§ Data for this task

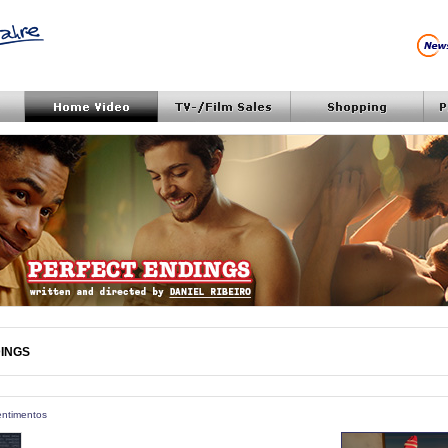
INGS
Sentimentos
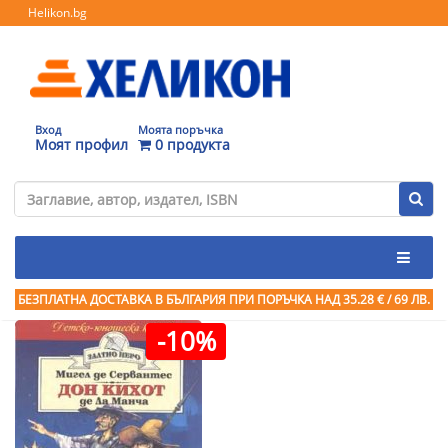
Helikon.bg
Вход
Моята поръчка
Моят профил
0 продукта
БЕЗПЛАТНА ДОСТАВКА В БЪЛГАРИЯ ПРИ ПОРЪЧКА
НАД 35.28 € / 69 ЛВ.
-10%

§ What you are asked to do
From the line containing "Моят профил" through the end of the material, print each line exactly as it appears.

§ Response
Моят профил
0 продукта
БЕЗПЛАТНА ДОСТАВКА В БЪЛГАРИЯ ПРИ ПОРЪЧКА
НАД 35.28 € / 69 ЛВ.
-10%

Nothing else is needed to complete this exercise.